You must have a pretty thick skin when it comes to harp jokes.
I developed a thick skin when I was a young kid and started playing. I
got teased about it not being a cool instrument. I've heard it all.
When did you realize the harp had possibilities beyond being something you could play at brunch?
I can't take any credit for it. It was my mother. She came up with the
idea of me playing the harp and doing something different with it,
because I was trained classically and I sing. The singing I was doing
was R&B and pop, then I would do classical music on the harp. She
said, You need to do both, to learn how to do R&B and pop music on the
harp. I was like, What? Are you sure? Who has done that? And she said,
Exactly. So I took on that challenge.
Are there physical difficulties to singing and playing the harp at the same time? Like how drummers who sing get backaches?

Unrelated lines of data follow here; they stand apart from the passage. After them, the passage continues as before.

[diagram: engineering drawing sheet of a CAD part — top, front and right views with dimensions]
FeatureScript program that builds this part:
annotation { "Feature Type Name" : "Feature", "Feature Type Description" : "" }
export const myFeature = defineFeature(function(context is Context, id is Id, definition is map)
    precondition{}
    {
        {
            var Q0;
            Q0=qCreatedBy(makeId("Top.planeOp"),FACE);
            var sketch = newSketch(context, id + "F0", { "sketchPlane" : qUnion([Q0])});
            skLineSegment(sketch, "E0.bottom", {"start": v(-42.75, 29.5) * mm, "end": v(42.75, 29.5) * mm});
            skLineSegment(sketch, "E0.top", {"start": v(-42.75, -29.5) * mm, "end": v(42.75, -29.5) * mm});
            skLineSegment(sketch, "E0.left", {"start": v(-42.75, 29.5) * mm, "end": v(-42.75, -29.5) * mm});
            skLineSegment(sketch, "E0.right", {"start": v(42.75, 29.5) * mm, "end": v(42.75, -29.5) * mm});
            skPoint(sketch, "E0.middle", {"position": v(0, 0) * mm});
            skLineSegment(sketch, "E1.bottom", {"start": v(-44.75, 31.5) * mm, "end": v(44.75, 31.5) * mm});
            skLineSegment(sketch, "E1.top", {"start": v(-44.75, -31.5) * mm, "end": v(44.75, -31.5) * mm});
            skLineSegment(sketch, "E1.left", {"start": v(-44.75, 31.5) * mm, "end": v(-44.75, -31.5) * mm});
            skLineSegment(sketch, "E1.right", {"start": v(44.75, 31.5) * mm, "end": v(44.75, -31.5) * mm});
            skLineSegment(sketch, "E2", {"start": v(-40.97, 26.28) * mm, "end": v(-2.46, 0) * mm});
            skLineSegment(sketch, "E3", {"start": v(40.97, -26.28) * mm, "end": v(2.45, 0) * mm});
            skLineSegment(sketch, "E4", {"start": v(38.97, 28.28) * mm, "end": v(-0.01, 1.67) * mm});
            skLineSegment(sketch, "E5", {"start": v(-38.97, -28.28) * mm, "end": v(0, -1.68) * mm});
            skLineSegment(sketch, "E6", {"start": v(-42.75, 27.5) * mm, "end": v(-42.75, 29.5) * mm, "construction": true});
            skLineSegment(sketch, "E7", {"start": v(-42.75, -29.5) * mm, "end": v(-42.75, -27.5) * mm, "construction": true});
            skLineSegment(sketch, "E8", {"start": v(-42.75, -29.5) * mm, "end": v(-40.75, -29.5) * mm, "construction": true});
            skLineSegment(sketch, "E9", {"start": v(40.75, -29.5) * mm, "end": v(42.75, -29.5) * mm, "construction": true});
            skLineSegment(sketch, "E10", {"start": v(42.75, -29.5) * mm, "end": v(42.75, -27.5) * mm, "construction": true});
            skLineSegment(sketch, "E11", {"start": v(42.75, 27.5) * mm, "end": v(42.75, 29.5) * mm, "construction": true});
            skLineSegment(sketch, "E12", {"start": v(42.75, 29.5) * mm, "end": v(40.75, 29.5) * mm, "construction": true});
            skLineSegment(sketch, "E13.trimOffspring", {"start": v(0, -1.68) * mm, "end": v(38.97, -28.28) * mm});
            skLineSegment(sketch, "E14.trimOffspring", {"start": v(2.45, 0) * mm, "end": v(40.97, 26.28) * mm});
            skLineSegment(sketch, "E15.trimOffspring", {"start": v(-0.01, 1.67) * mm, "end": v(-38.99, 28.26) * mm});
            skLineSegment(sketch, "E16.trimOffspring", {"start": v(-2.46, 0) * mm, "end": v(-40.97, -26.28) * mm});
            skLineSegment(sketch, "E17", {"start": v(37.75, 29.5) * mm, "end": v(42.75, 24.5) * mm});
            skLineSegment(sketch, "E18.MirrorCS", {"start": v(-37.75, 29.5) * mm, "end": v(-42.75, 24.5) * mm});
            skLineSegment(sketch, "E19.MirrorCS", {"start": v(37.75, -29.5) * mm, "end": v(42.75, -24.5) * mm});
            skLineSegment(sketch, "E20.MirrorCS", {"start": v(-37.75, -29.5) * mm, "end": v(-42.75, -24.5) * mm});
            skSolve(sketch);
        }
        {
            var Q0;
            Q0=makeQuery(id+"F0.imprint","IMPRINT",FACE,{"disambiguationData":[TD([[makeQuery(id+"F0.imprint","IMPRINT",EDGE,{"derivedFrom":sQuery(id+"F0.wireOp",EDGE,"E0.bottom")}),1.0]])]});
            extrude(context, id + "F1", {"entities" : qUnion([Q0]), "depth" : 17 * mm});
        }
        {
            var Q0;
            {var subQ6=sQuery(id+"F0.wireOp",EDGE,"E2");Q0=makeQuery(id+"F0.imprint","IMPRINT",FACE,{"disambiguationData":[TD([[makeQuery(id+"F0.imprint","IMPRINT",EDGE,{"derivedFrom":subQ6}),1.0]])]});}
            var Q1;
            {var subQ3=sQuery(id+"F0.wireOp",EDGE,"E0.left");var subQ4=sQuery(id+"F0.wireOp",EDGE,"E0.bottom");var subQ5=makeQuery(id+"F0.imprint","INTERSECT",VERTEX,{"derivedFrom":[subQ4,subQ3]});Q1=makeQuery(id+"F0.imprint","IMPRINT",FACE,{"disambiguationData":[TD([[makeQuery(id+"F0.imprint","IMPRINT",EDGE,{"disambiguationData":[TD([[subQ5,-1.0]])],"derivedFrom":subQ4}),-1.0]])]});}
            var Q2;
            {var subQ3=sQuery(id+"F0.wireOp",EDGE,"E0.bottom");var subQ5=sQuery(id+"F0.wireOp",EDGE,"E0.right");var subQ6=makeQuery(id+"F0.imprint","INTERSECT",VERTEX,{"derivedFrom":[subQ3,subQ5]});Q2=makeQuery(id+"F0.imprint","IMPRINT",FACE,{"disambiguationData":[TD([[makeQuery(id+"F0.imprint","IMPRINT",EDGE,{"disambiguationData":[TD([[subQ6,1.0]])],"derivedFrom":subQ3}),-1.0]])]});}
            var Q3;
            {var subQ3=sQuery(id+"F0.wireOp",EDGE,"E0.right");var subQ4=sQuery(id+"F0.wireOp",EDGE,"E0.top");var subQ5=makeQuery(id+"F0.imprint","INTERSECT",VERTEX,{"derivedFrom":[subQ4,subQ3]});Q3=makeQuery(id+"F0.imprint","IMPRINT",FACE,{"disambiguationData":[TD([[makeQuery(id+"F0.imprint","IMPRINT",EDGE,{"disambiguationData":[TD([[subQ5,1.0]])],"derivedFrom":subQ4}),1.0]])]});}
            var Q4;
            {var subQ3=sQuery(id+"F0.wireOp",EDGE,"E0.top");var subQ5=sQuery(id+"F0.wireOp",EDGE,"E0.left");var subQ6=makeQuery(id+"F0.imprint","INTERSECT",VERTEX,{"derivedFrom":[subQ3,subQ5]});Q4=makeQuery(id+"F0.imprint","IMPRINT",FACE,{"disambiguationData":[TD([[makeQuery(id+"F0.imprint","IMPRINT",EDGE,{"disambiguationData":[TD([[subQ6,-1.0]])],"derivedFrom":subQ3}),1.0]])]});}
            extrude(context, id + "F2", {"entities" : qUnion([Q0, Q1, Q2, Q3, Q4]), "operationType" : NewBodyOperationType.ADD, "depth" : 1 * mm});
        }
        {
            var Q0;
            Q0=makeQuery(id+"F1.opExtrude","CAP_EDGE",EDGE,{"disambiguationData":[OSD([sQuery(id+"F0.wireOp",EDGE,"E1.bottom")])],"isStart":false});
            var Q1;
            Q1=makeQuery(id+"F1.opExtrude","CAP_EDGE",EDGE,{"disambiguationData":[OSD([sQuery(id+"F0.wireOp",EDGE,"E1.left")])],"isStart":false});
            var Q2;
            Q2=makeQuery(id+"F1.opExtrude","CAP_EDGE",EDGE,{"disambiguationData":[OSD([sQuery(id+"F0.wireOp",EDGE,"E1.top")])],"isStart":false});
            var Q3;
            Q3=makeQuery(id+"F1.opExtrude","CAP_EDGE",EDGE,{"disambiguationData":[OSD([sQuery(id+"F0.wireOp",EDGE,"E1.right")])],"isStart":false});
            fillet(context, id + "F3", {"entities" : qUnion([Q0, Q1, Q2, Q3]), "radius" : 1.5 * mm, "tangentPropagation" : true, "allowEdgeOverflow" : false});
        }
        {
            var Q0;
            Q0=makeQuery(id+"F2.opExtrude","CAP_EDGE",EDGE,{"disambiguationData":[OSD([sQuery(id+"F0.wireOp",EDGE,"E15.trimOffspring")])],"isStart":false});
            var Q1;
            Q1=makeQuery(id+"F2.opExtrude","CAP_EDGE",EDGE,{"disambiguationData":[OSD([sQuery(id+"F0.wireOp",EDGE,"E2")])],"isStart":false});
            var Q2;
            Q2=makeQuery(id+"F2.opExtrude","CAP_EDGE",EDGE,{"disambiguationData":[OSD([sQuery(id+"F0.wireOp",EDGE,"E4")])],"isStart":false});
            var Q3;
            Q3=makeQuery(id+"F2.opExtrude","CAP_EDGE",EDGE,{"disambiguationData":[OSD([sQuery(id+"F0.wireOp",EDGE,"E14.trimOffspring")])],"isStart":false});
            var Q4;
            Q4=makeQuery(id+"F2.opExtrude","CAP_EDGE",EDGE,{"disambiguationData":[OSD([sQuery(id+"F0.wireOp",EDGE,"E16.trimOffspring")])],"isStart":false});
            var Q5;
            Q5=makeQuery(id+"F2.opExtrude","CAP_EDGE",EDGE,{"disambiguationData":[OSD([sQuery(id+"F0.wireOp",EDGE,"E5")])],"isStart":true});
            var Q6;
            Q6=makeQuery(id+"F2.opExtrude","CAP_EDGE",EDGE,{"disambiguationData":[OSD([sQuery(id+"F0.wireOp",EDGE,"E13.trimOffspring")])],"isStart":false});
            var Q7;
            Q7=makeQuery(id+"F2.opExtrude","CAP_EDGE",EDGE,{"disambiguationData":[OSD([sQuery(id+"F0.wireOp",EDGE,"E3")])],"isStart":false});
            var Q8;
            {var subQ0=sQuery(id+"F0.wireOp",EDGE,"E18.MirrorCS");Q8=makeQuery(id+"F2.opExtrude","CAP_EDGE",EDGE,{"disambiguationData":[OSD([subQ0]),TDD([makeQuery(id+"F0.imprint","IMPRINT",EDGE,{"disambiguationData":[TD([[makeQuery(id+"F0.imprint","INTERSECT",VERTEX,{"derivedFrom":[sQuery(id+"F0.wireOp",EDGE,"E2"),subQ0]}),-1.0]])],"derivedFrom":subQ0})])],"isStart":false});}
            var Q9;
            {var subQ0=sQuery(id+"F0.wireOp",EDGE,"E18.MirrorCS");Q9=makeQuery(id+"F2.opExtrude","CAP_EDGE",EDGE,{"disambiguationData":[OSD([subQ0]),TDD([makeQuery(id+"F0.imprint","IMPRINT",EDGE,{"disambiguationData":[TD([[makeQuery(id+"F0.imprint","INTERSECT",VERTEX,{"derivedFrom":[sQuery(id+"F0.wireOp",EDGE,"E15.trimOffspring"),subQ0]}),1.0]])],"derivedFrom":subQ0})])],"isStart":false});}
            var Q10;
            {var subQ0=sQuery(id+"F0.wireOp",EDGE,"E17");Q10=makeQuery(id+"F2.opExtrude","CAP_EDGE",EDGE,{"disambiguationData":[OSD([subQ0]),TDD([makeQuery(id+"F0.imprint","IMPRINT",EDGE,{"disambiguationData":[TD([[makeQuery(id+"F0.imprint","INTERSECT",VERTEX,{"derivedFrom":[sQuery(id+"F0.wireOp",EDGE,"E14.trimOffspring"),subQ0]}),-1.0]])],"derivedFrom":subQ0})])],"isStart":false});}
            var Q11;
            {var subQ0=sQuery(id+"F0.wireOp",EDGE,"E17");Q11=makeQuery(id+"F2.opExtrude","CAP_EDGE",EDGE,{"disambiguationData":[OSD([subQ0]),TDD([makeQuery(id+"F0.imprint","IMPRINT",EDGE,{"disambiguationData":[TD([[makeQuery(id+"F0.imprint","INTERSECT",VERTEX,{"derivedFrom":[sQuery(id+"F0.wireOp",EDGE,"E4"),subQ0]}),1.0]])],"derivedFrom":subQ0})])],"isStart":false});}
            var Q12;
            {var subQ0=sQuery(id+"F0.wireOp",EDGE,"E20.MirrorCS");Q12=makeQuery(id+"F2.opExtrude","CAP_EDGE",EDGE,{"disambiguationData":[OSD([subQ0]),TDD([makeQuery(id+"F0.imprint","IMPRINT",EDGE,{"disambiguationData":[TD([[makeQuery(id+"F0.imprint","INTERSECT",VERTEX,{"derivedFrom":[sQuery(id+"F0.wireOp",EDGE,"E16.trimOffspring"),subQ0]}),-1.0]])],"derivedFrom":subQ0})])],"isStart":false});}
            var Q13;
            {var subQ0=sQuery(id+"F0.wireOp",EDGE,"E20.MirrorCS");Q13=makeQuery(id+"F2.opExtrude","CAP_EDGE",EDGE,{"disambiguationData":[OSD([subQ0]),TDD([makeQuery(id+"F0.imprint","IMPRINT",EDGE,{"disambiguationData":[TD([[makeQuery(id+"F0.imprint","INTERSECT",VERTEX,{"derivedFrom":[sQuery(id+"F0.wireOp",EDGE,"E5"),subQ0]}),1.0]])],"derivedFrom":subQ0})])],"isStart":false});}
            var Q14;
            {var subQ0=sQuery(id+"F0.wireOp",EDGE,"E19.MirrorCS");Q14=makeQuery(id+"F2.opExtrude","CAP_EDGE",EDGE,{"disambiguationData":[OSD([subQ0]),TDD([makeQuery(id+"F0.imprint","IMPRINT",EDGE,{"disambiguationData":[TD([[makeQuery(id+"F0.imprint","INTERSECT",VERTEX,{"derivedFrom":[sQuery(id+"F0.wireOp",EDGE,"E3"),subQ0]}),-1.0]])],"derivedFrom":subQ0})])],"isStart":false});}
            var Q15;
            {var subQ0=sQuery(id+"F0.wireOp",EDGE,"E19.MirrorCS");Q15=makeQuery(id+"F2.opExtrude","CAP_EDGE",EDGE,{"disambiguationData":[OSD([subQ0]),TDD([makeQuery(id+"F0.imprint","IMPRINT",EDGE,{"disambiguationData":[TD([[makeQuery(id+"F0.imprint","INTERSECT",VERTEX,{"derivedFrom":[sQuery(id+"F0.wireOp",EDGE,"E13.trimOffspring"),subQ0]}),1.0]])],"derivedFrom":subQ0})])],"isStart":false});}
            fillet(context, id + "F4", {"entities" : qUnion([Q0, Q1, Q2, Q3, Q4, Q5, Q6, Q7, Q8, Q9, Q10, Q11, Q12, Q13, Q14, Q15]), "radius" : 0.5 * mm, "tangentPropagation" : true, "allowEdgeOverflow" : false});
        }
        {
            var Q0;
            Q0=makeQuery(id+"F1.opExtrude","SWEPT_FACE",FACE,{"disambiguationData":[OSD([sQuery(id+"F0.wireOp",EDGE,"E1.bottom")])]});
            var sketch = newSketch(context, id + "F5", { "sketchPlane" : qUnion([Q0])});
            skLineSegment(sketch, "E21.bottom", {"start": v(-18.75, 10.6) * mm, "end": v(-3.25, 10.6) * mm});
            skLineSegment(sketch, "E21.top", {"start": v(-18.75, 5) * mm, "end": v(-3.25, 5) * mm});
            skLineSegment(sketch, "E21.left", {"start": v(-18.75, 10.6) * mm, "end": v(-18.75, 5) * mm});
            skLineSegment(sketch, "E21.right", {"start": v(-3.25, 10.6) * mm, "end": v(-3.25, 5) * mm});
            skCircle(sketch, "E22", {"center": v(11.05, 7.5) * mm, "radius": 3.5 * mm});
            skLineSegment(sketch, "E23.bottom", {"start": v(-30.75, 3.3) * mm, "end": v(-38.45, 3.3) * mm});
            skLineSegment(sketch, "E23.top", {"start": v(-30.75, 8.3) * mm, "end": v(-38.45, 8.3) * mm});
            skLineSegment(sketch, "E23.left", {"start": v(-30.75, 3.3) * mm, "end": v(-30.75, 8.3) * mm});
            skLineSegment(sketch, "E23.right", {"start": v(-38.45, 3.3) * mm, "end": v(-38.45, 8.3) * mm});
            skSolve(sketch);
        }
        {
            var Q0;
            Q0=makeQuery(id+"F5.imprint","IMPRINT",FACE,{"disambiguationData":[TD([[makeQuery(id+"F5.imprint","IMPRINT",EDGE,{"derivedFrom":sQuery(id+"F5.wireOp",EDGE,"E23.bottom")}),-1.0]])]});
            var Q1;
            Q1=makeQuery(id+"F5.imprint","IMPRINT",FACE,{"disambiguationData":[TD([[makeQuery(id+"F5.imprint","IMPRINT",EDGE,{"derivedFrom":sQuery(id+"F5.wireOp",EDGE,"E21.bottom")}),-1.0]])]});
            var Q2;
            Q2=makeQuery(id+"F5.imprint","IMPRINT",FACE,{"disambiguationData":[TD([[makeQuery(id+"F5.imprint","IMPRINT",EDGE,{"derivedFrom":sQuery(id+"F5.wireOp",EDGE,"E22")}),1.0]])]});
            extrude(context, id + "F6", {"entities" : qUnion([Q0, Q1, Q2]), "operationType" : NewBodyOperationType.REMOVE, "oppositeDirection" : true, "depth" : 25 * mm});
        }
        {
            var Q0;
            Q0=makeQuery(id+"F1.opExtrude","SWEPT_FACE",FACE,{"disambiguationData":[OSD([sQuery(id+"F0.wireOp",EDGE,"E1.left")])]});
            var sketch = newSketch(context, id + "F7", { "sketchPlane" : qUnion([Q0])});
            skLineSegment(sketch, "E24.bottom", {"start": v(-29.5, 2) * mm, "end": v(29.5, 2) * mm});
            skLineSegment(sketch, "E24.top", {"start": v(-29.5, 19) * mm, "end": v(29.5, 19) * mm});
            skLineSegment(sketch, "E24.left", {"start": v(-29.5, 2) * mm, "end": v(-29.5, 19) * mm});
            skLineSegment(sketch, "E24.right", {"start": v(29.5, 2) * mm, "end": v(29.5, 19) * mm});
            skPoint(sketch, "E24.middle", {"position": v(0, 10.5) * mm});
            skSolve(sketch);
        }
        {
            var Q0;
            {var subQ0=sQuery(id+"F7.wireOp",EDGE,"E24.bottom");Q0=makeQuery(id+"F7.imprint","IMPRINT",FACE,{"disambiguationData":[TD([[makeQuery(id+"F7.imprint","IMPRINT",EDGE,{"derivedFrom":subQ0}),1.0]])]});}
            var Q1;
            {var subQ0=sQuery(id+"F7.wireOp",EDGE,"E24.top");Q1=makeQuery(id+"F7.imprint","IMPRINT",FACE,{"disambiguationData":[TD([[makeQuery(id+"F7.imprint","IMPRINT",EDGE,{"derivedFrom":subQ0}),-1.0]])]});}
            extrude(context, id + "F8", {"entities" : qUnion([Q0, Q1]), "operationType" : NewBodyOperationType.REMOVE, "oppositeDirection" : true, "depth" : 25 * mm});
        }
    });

Initially, there definitely was. It took a lot of practice, ironing out the kinks. Even down to figuring out how to position the part of my body that goes toward the mic, and the part of my body that goes to the harp to play ... Sometimes I have a big harp that weighs a hundred pounds and is almost six feet tall, and sometimes I have a little harp that straps onto me and weighs seven pounds ... It's great because you can walk around with it [on stage], and I can dance and sing and move around.
Do you feel like you need to convince people that the harp can have muscle, that it's not necessarily a delicate instrument?
Yes, but I think a picture is worth a thousand words. It's hard to get it until you see a performance. Even for myself, there are things I've done in a performance I've never rehearsed, never thought about, but I got so caught up in the moment. When I performed on "The Mo'Nique Show," I had no idea that I threw my leg up on the side of the harp [when I was playing]. I was just feeling the moment. Later, Mo'Nique was like, You kicked your leg up on the harp! I was like, I did? I had totally zoned out. It is a delicate instrument, and it's a beautiful instrument. But it's a sturdy instrument.
You toured recently with Lady Gaga. What was that like?
That was incredible. My brother got an e-mail about auditions for Gaga ... I was like, maybe I should do this. Why not? I went on an audition and was selected to go on this worldwide tour that completely changed my life. To be onstage with one of the greatest entertainers of our time and to learn from her, both on and off the stage, I couldn't have paid for that experience. It was priceless.
Did you work side by side with her, or did she have a director?
She had a music director and a bandleader and a huge band. One of the things I loved about being on that tour was that all of the band members were highlighted [during] the show. We did stadiums, we did arenas from Mexico to Japan. Australia, New Zealand, Paris, Germany. It was priceless, and I'm eternally grateful that I got to live that experience.